I was a law student not so long ago. About 4.5 months ago, actually. Who’s counting? My legal research class in 1L was pretty funny; it is also possible that I was already a law librarian. Again, who’s counting?

AALL has a set of Law Student Research Competencies and Information Literacy Principles that are open for comment (by members) until October 20. I recommend everyone who’s ever suffered through (which includes teaching) a 1L library research class to comment.
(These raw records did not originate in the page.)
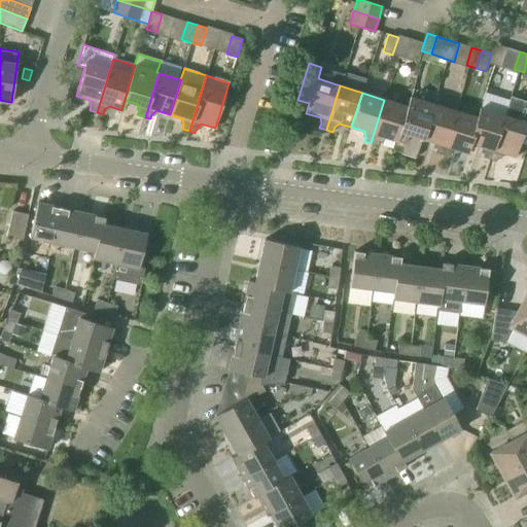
[(416,157),(422,139),(433,104),(410,97),(407,107),(396,141),(401,143),(402,148),(400,153),(416,157)]
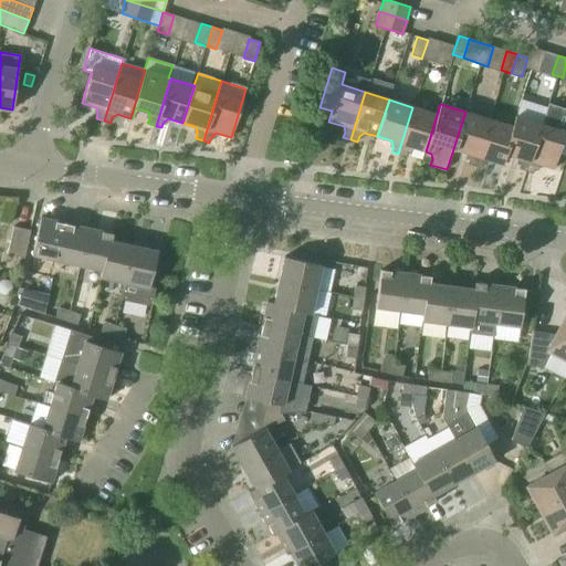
[(437,115),(412,107),(398,154),(406,156),(407,152),(411,147),(426,152),(437,115)]
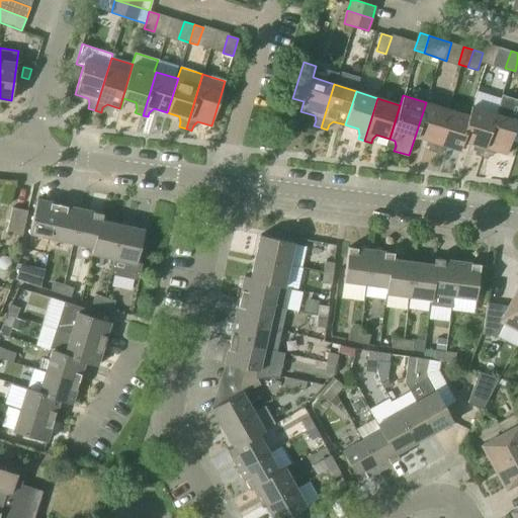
[(434,153),(447,108),(426,102),(415,137),(428,141),(429,146),(427,151),(434,153)]
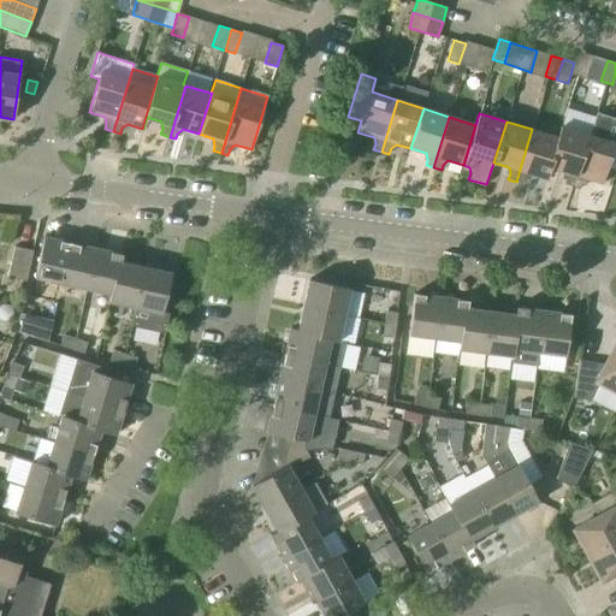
[(572,187),(588,135),(561,126),(557,137),(558,137),(549,167),(550,167),(564,172),(566,178),(564,184),(572,187)]
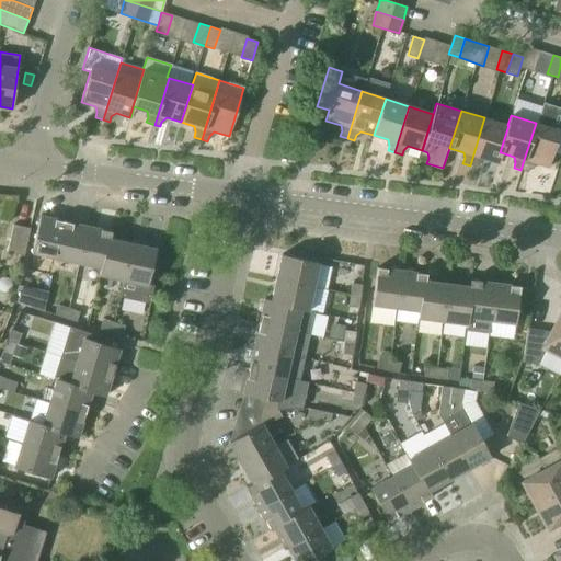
[(508,125),(507,125),(484,117),(470,165),(477,168),(479,162),(483,158),(497,163),(501,152),(500,152),(508,125)]
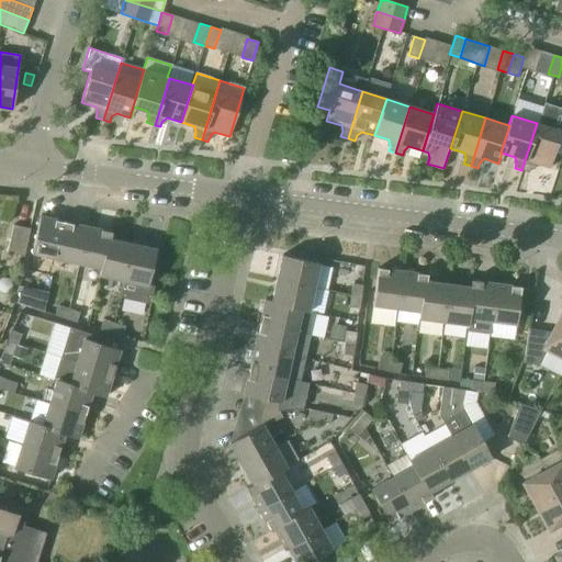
[(537,123),(521,170),(529,172),(530,167),(535,164),(550,168),(561,131),(537,123)]
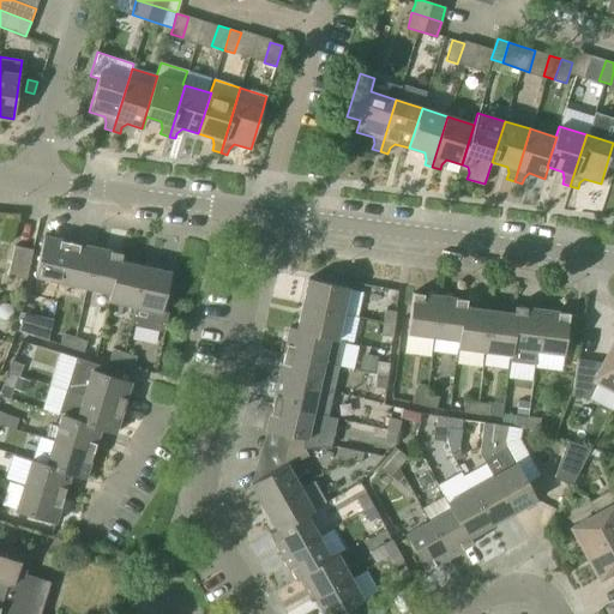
[(61,282),(70,242),(43,236),(35,276),(61,282)]
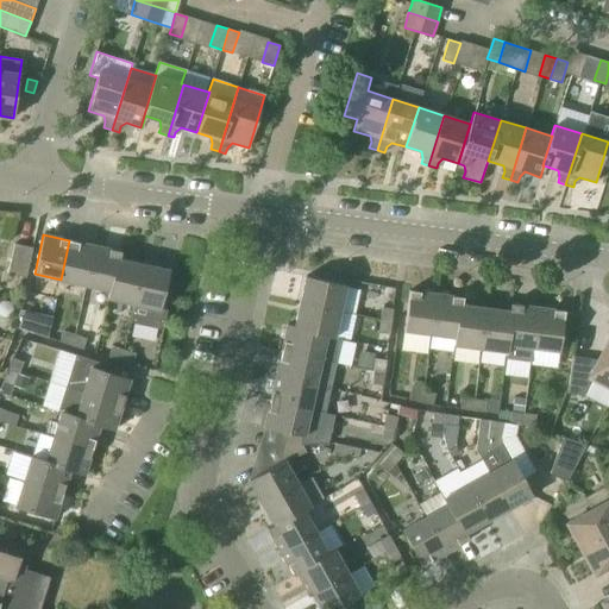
[(86,286),(95,246),(69,240),(61,280),(86,286)]
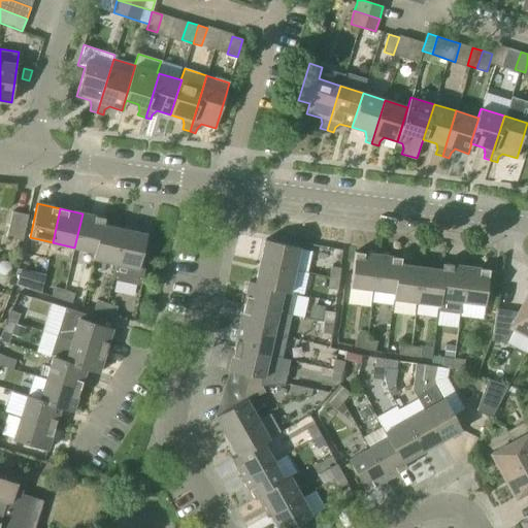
[(23,240),(28,215),(12,211),(6,237),(23,240)]
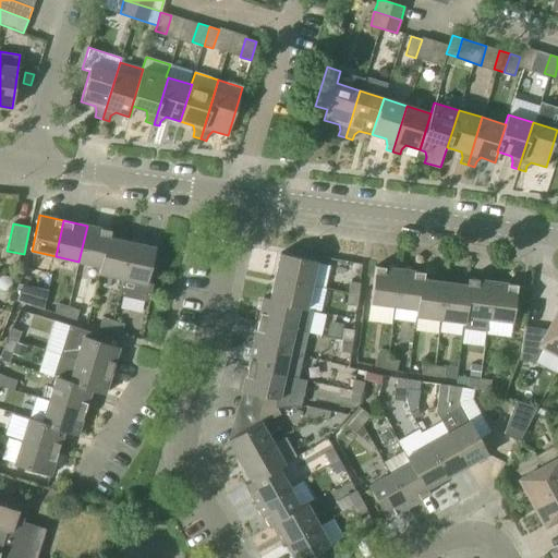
[(79,262),(100,267),(101,267),(108,237),(109,238),(111,231),(87,226),(79,262)]
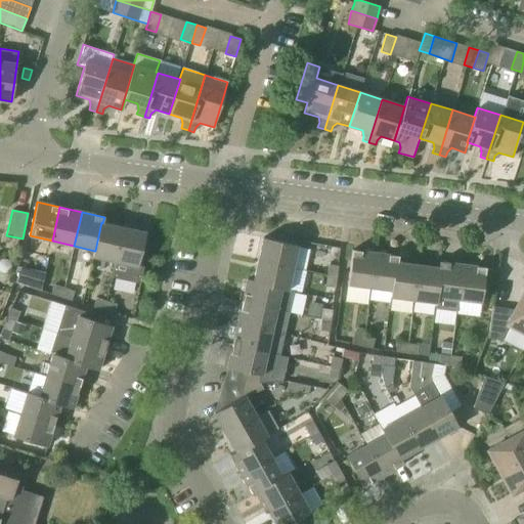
[(92,257),(116,262),(124,227),(102,223),(101,222),(95,251),(94,251),(92,257)]
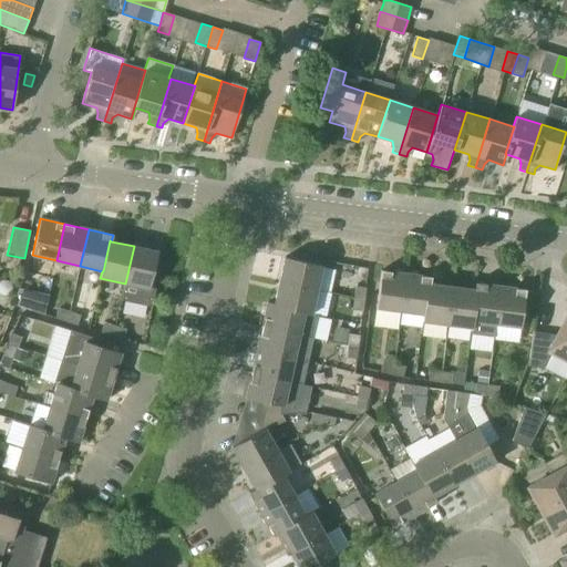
[(134,246),(125,284),(122,300),(153,307),(156,289),(151,288),(158,251),(134,246)]
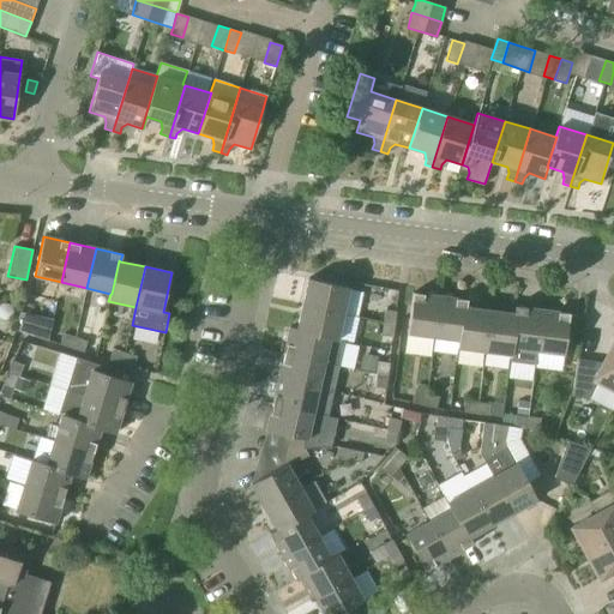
[(302,305),(342,314),(348,288),(308,278),(302,305)]
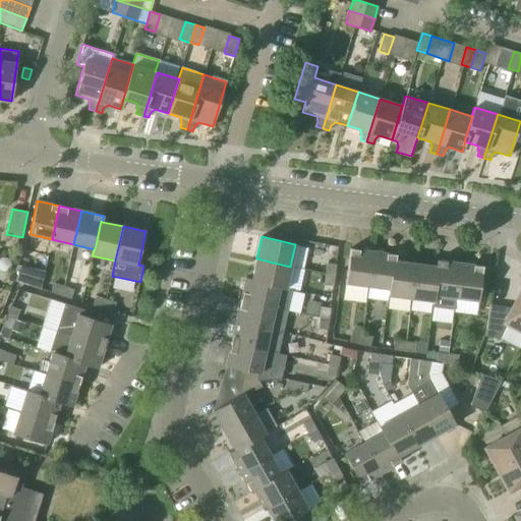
[(368,286),(372,251),(350,248),(345,284),(366,286),(368,286)]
Here are my comments, re-posted for non-AALL types, and for people who can’t remember their password to login at AALLnet:

  • First, I agree with Holly’s comment: the ability to differentiate between levels of government is equally important as distinguishing between the branches.
  • Under the third point of Principle I on awareness of the cost of research, consider recommending competency in free, open sources as well as proprietary ones. [ Aside: Dear Congress, I heart FDsys, please keep funding it. xoxo, Meg ]
  • Under Principle IV, on effectively resolving a specific research need, there is no mention of understanding when to stop, or recognizing when research is complete. This could be included under the third point. Or, perhaps a fifth point, “Law students should recognize when their research is complete. When sources become self-referential, or repetitive, they should stop, and assess their findings with respect to the issue at hand.”

I would also like to note that on International Plain Language Day, the drafting of the research competencies left something to be desired.